Struggling department stores and a shift in consumer behaviour could lead to more concession businesses like Calvetron falling into administration, industry insiders have said.
On 4 July administrators for Calvetron Brands, Benjamin Wiles, Trevor Birch and Philip Duffy of Duff & Phelps, decided to close all the business’s remaining concessions after failing to find a buyer.
The closures resulted in a further 500 retail redundancies as well as 90 job losses in the global head office and distribution centre, where a small number of staff will be retained in the short term. A further 250 jobs are affected in Canada.

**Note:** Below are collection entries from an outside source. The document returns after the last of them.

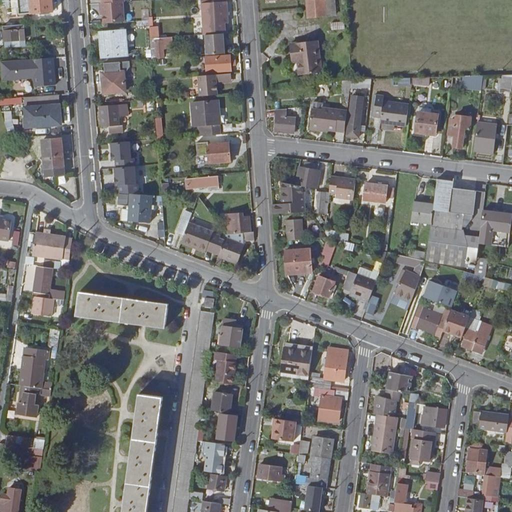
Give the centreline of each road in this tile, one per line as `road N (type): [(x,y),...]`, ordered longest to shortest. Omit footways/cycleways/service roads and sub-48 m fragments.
road 1 (residential): [(511,175),(257,144)]
road 2 (unclassified): [(163,511),(198,273)]
road 3 (unclassified): [(90,227),(70,0)]
road 4 (unclassified): [(268,300),(238,511)]
road 5 (unclassified): [(342,511),(367,335)]
road 6 (residential): [(257,144),(268,300)]
road 7 (residential): [(246,0),(257,144)]
road 8 (unclassified): [(446,511),(465,373)]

Struggling department store chains House of Fraser and Debenhams were key accounts for Calvetron, and its collapse could be the “tip of the iceberg” for businesses working on a concession model, retail analyst Richard Hyman said: “This market is vastly oversupplied, and the weaker players and concessions are going to be progressively weeded out. We are going to see many more casualties.
“Most of the department stores are struggling and footfall is down. Calvetron has taken a hit, but there will be others.”
One source close to the situation said concessions in regional stores are particularly at risk: “I can go to a department store in Winchester or Cheltenham and there are a finite number of brands available to me. But I can now go online and get any brands, so I bypass the department store entirely.
“Concessions can still make money in Oxford Street and Birmingham but it gets tricky in the mid-rated towns. The problem is that then lower-performing and Sale stock is shifted to those regional stores but people don’t want to buy it.”
The news follows the closure of 102 Jacques Vert and Precis concessions and 68 Dash and Eastex concessions, affecting 445 and 13 employees respectfully, in June.
One Calvetron supplier said the earlier closures meant the brand business had lost its ability to buy and trade at the volume needed to survive: “There was no critical mass to go to forward and they lost two critical months of trading. Any potential buyer would be investing in the department store market and they wouldn’t necessarily get that money back.”
Calvetron Brands had 300 concessions and employed a total of 1,408 people – 997 in the UK, 155 in Ireland and 256 in Canada – when administrators were appointed on 4 May.